Cheney visits Torrington


TORRINGTON – Congresswoman Liz Cheney made a stop in Torrington to discuss a variety of topics from the local as well as federal level.

When asked about how best to help the ag community make ends meet, Congresswoman Cheney said stopping bad policies is the first step. Stopping policies that increase taxes is a key step in Cheney’s mind.

“We’ve been successful, so far, for the most part at preventing efforts by Democrats in the Senate,” she said. “Fundamentally, reminding people that we need to be able to keep more of what we earn. Raising taxes is going to create a situation where we don’t have economic growth that we need.”

Cheney also said educating lawmakers in Washington as to the effects their policies have on rural communities is key. She recently proposed a piece of legislation to allow producers to sell state-inspected and USDA-approved meat across state lines, hopefully increasing opportunities for producers to grow their business.

In the case of Jamin Johnson, a Black sheriff’s deputy in Albany County who recently filed a lawsuit against his former superior alleging “racism, bigotry and discrimination [that] almost defies belief,” Cheney said that while she is not familiar with the details of the lawsuit nor the events leading up to it, she does believe in the vision of Martin Luther King, Jr.

“I believe in what [he] said, which is that we all should be judged by the content of our character, not on the color of our skin,” she said. “I think that in too many instances now we’ve gone too far.”

Cheney cited critical race theory, which she said teaches history in the context of judging people based on the color of their skin.

“I think we do need to recognize the extent to which racism should have no place in our country,” she said. “It should have no place in our state, we have to stand against it.”

Cheney addressed the importance of small businesses as the backbone of the nation’s economy and how federal regulations add more challenges.

“When you see efforts that are being made to raise taxes or when you see efforts being made to increase regulation you understand that those are really targeting our small businesses,” Cheney said. 
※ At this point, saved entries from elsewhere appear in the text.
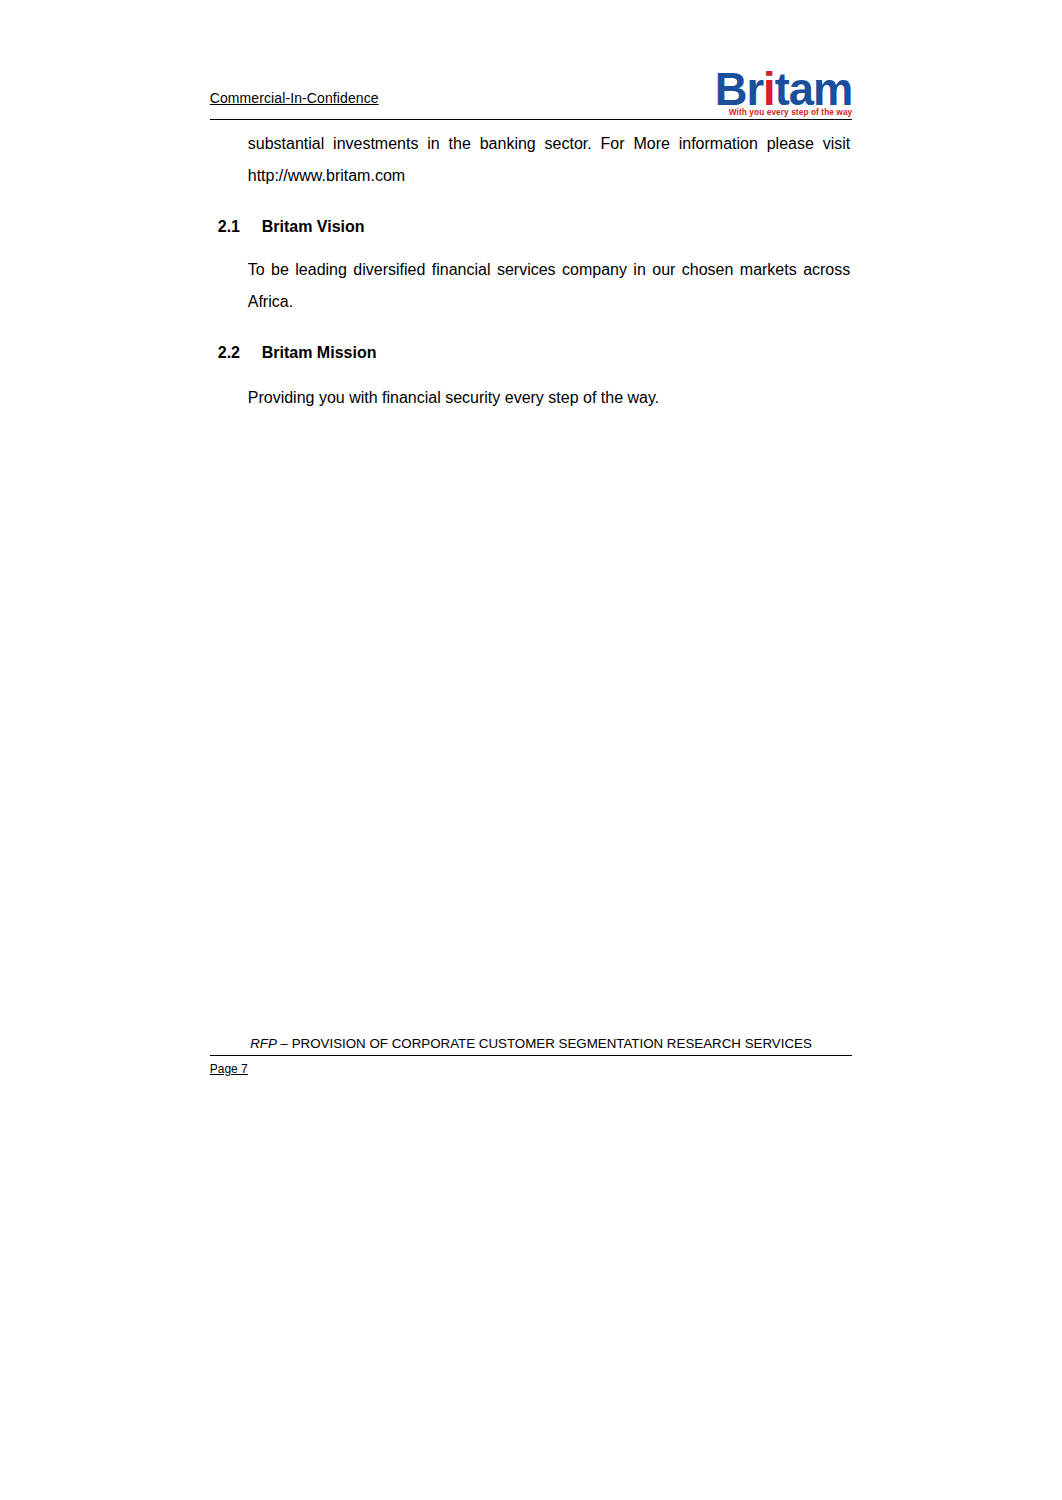Commercial-In-Confidence
Britam
With you every step of the way
substantial investments in the banking sector. For More information please visit http://www.britam.com
2.1 Britam Vision
To be leading diversified financial services company in our chosen markets across Africa.
2.2 Britam Mission
Providing you with financial security every step of the way.
RFP – PROVISION OF CORPORATE CUSTOMER SEGMENTATION RESEARCH SERVICES
Page 7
The pandemic has also put more pressure on small businesses to stay open which has combines with rising supply chain issues and transportation issues such as lack of truck drivers.  

“We have had a really kind of a perfect storm of bad policy… global economic issues like what we’ve seen with the impact COVID has had on the world that it really created a lot of difficulties,” Cheney said. “And of course, we got labor issues too and very it’s challenging for a whole variety of reasons now to be able to find people who will go to work.” 
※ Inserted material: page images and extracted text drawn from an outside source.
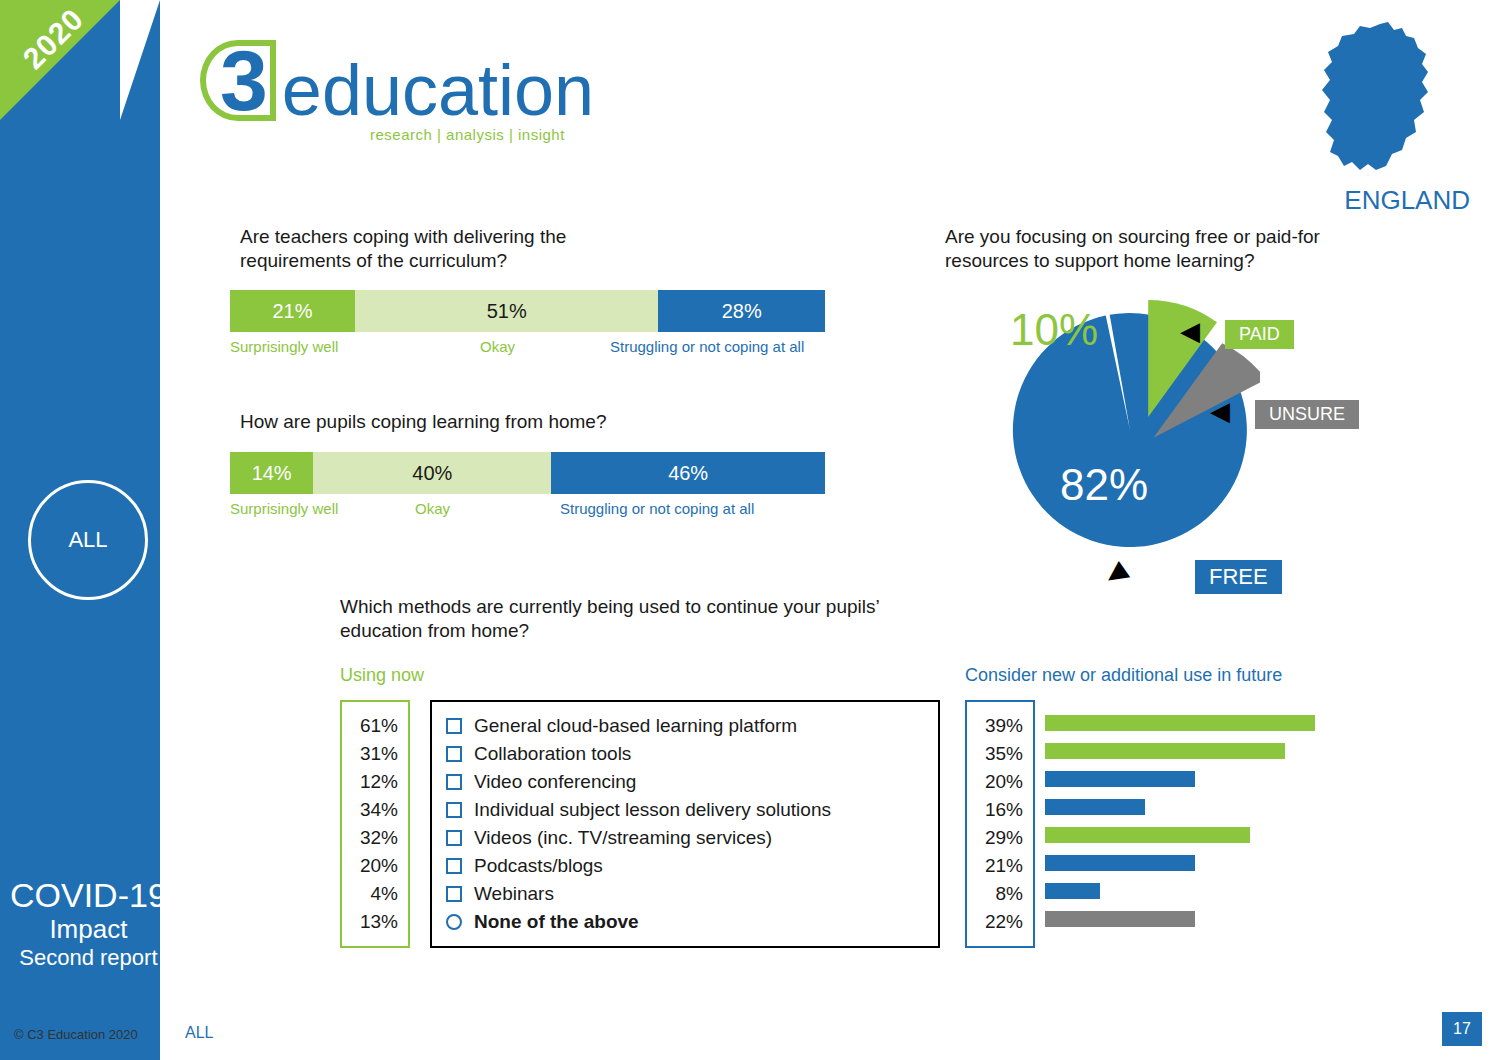2020
ALL
COVID-19
Impact
Second report
© C3 Education 2020
ALL
17
3
education
research | analysis | insight
ENGLAND
Are teachers coping with delivering the requirements of the curriculum?
How are pupils coping learning from home?
Which methods are currently being used to continue your pupils’ education from home?
Are you focusing on sourcing free or paid-for resources to support home learning?
21%
51%
28%
Surprisingly well Okay Struggling or not coping at all
14%
40%
46%
Surprisingly well Okay Struggling or not coping at all
10%
82%
◀
PAID
◀
UNSURE
◀
FREE
Using now
Consider new or additional use in future
61%
31%
12%
34%
32%
20%
4%
13%
General cloud-based learning platform
Collaboration tools
Video conferencing
Individual subject lesson delivery solutions
Videos (inc. TV/streaming services)
Podcasts/blogs
Webinars
None of the above
39%
35%
20%
16%
29%
21%
8%
22%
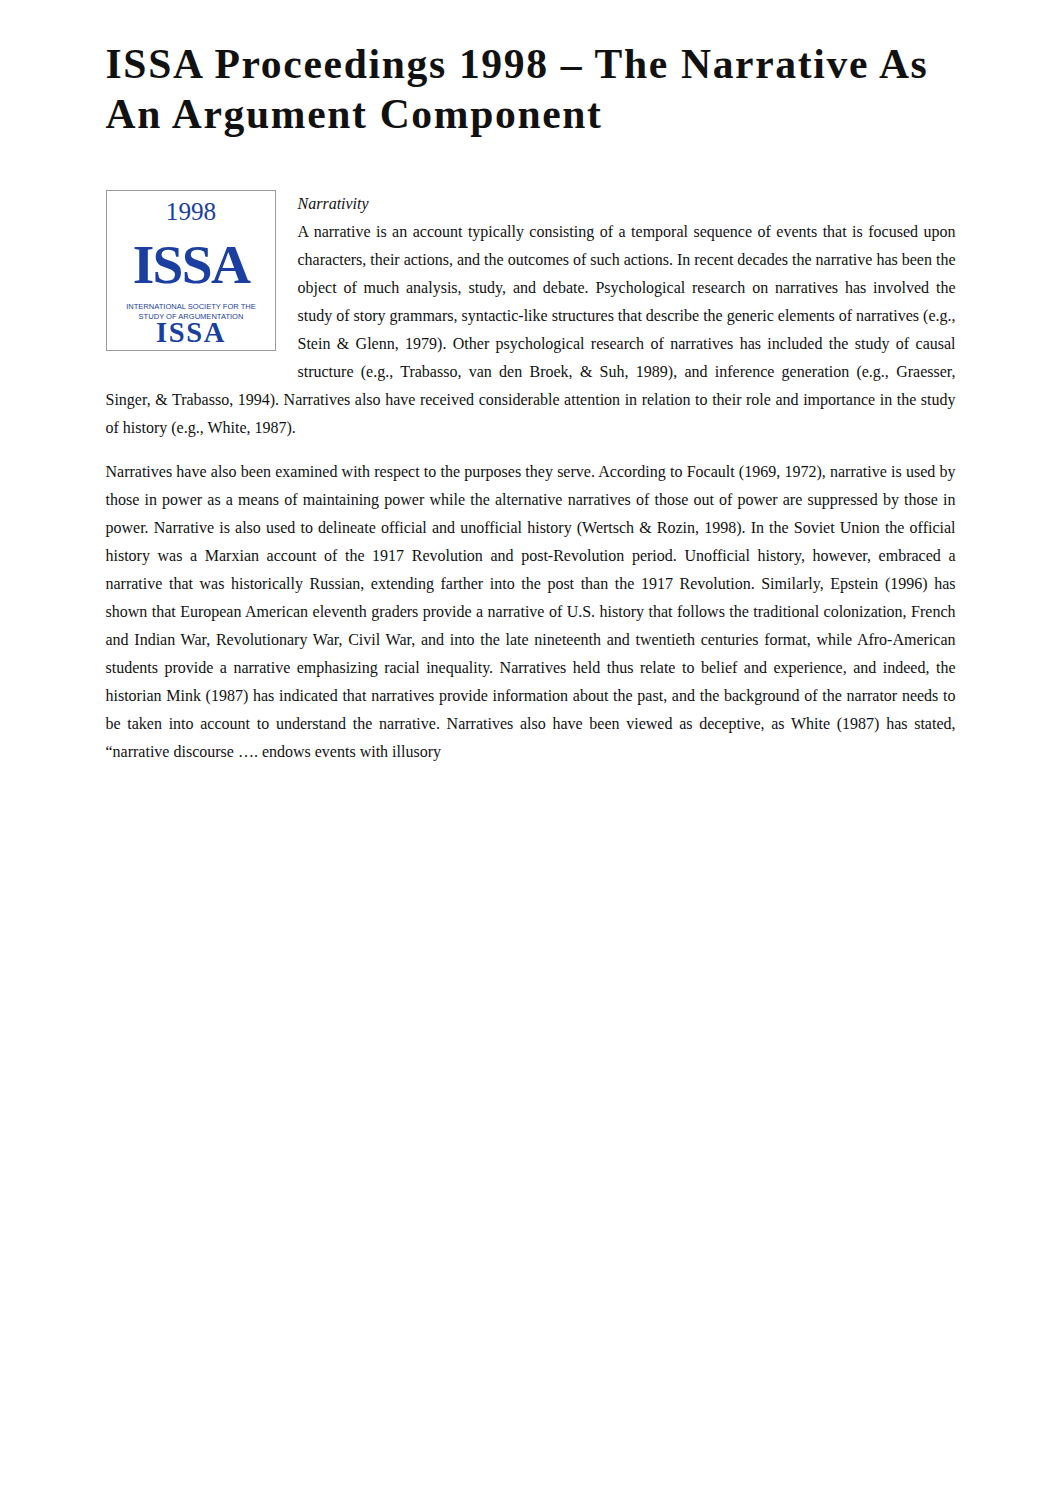ISSA Proceedings 1998 – The Narrative As An Argument Component
1998 ISSA INTERNATIONAL SOCIETY FOR THE STUDY OF ARGUMENTATION ISSA
Narrativity
A narrative is an account typically consisting of a temporal sequence of events that is focused upon characters, their actions, and the outcomes of such actions. In recent decades the narrative has been the object of much analysis, study, and debate. Psychological research on narratives has involved the study of story grammars, syntactic-like structures that describe the generic elements of narratives (e.g., Stein & Glenn, 1979). Other psychological research of narratives has included the study of causal structure (e.g., Trabasso, van den Broek, & Suh, 1989), and inference generation (e.g., Graesser, Singer, & Trabasso, 1994). Narratives also have received considerable attention in relation to their role and importance in the study of history (e.g., White, 1987).
Narratives have also been examined with respect to the purposes they serve. According to Focault (1969, 1972), narrative is used by those in power as a means of maintaining power while the alternative narratives of those out of power are suppressed by those in power. Narrative is also used to delineate official and unofficial history (Wertsch & Rozin, 1998). In the Soviet Union the official history was a Marxian account of the 1917 Revolution and post-Revolution period. Unofficial history, however, embraced a narrative that was historically Russian, extending farther into the post than the 1917 Revolution. Similarly, Epstein (1996) has shown that European American eleventh graders provide a narrative of U.S. history that follows the traditional colonization, French and Indian War, Revolutionary War, Civil War, and into the late nineteenth and twentieth centuries format, while Afro-American students provide a narrative emphasizing racial inequality. Narratives held thus relate to belief and experience, and indeed, the historian Mink (1987) has indicated that narratives provide information about the past, and the background of the narrator needs to be taken into account to understand the narrative. Narratives also have been viewed as deceptive, as White (1987) has stated, “narrative discourse …. endows events with illusory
According to Cheney, President Biden’s administration policies will continue to make it harder for small businesses. 

“You have to get the federal government out of people’s lives and the more that you can get decision making at the local level and at the community level the more the policies that are adopted are going to reflect the needs of our individual communities,” Cheney said. 

In terms of veteran issues, Cheney said the Choice Act implemented during the Trump administration was very helpful for veterans to get the help they need outside of Veterans Affairs (VA).  
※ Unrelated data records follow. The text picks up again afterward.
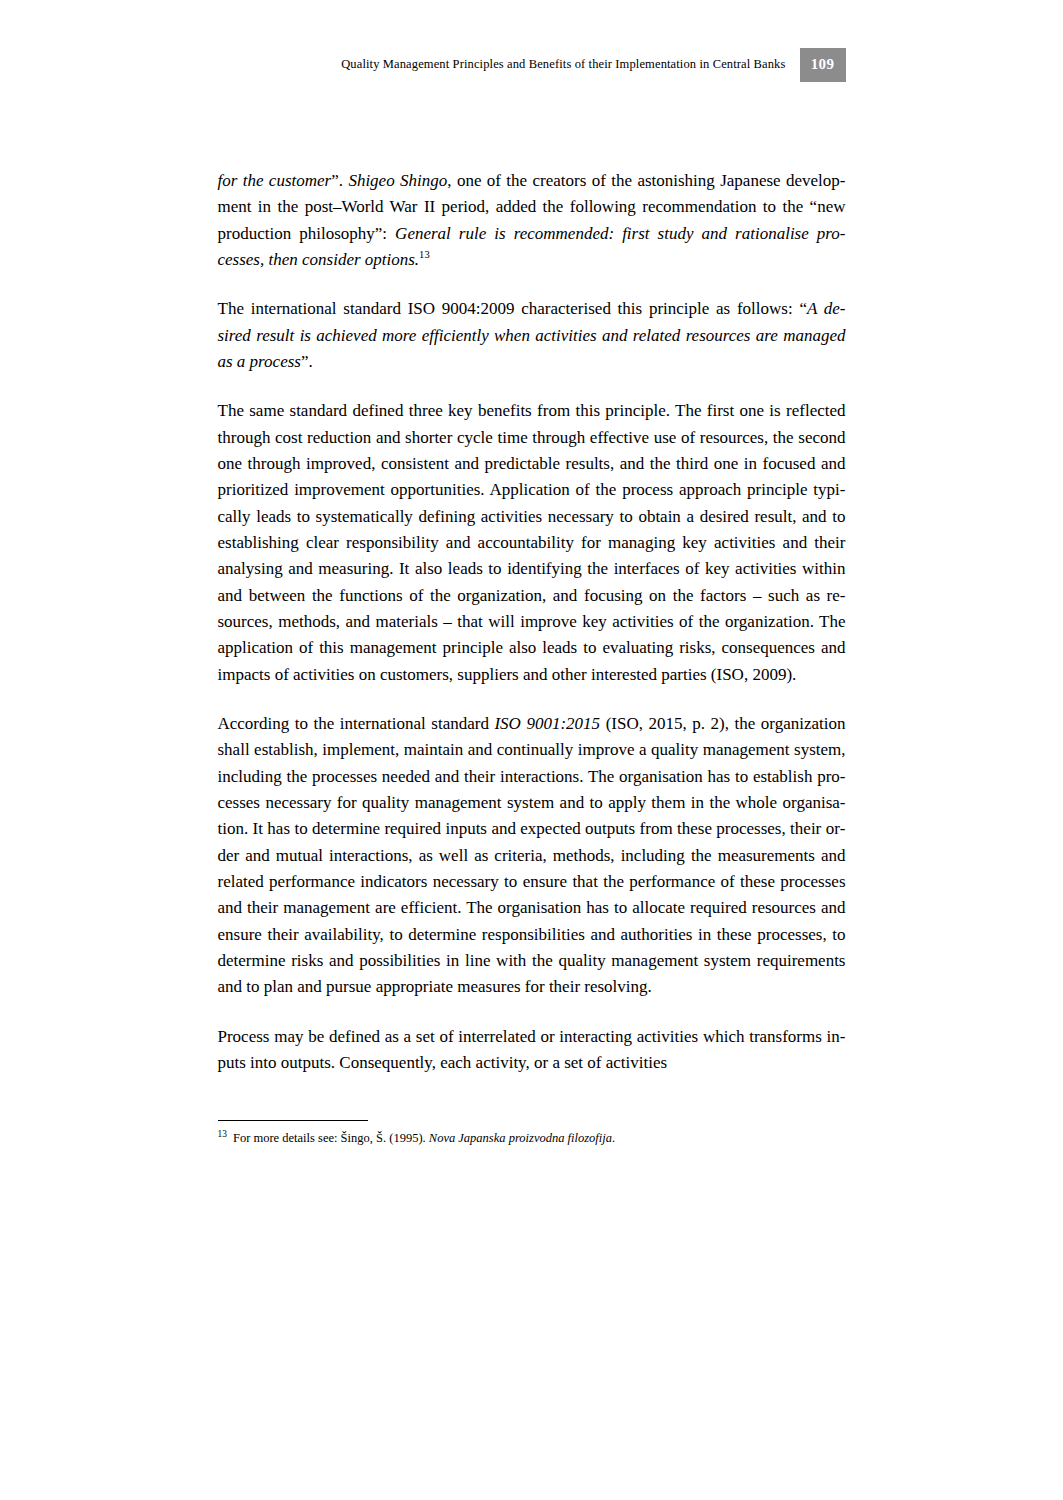Quality Management Principles and Benefits of their Implementation in Central Banks
109
for the customer”. Shigeo Shingo, one of the creators of the astonishing Japanese development in the post–World War II period, added the following recommendation to the “new production philosophy”: General rule is recommended: first study and rationalise processes, then consider options.13
The international standard ISO 9004:2009 characterised this principle as follows: “A desired result is achieved more efficiently when activities and related resources are managed as a process”.
The same standard defined three key benefits from this principle. The first one is reflected through cost reduction and shorter cycle time through effective use of resources, the second one through improved, consistent and predictable results, and the third one in focused and prioritized improvement opportunities. Application of the process approach principle typically leads to systematically defining activities necessary to obtain a desired result, and to establishing clear responsibility and accountability for managing key activities and their analysing and measuring. It also leads to identifying the interfaces of key activities within and between the functions of the organization, and focusing on the factors – such as resources, methods, and materials – that will improve key activities of the organization. The application of this management principle also leads to evaluating risks, consequences and impacts of activities on customers, suppliers and other interested parties (ISO, 2009).
According to the international standard ISO 9001:2015 (ISO, 2015, p. 2), the organization shall establish, implement, maintain and continually improve a quality management system, including the processes needed and their interactions. The organisation has to establish processes necessary for quality management system and to apply them in the whole organisation. It has to determine required inputs and expected outputs from these processes, their order and mutual interactions, as well as criteria, methods, including the measurements and related performance indicators necessary to ensure that the performance of these processes and their management are efficient. The organisation has to allocate required resources and ensure their availability, to determine responsibilities and authorities in these processes, to determine risks and possibilities in line with the quality management system requirements and to plan and pursue appropriate measures for their resolving.
Process may be defined as a set of interrelated or interacting activities which transforms inputs into outputs. Consequently, each activity, or a set of activities
13 For more details see: Šingo, Š. (1995). Nova Japanska proizvodna filozofija.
“I think making sure the VA is responsive to veterans needs is hugely important,” Cheney said. 

With suicide rates also an issue in the veteran community Cheney has focused on encouraging the community to call local veterans and show their appreciation of them as she sponsored a bill for National Warrior Day. 

Cheney believes since Operation Iraqi Freedom soldiers are less likely to go to places of support. 

“They’ve been more individuals in communities, and I think that’s created some challenges that we got to make sure we have a safety net there and that we’re providing service people have earned,” Cheney said. 

Cheney’s stance on the current administration’s push toward less coal production and more renewable energy is one that most Wyomingites can get on board with. Cheney wants to make sure people understand Wyoming has the cleanest coal in the world and we have the ability to get access to oil and gas with new technology to detect emissions and stop them. 

“Wyoming’s fossil fuels are a national treasure, and we are unbelievably blessed in Wyoming to have the abundant resources we have,” Cheney said. There’s a real misunderstanding and some of it is probably intentional but you have people who think well, we should just immediately stop using all fossil fuels and we are only using renewable,” Cheney said. “Part of my job is to get the message out about how damaging that is and make sure people understand that the economy has to have access to fossil fuels to run.”

Cheney declared that Wyomingites operate by the Code of the West, care deeply about the Constitution and fundamental values of independence and freedoms. “We are conservative, and I think recognizing and understanding what my oath of office means, and how seriously I take it and why it’s so important for elected officials to abide by their oath,” she said. “And also talking about the stakes in this election, I think that all of these issues we’ve talked about really matter.

Cheney is aware that she needs to attract voters back. “People have to understand they can count on you and trust you, she said. “I’m really proud of my family’s roots in Wyoming and I’m proud of the extent to which, you know, our oath really means something, our word is our bond here, and that’ll be a large part of the campaign and conversation.”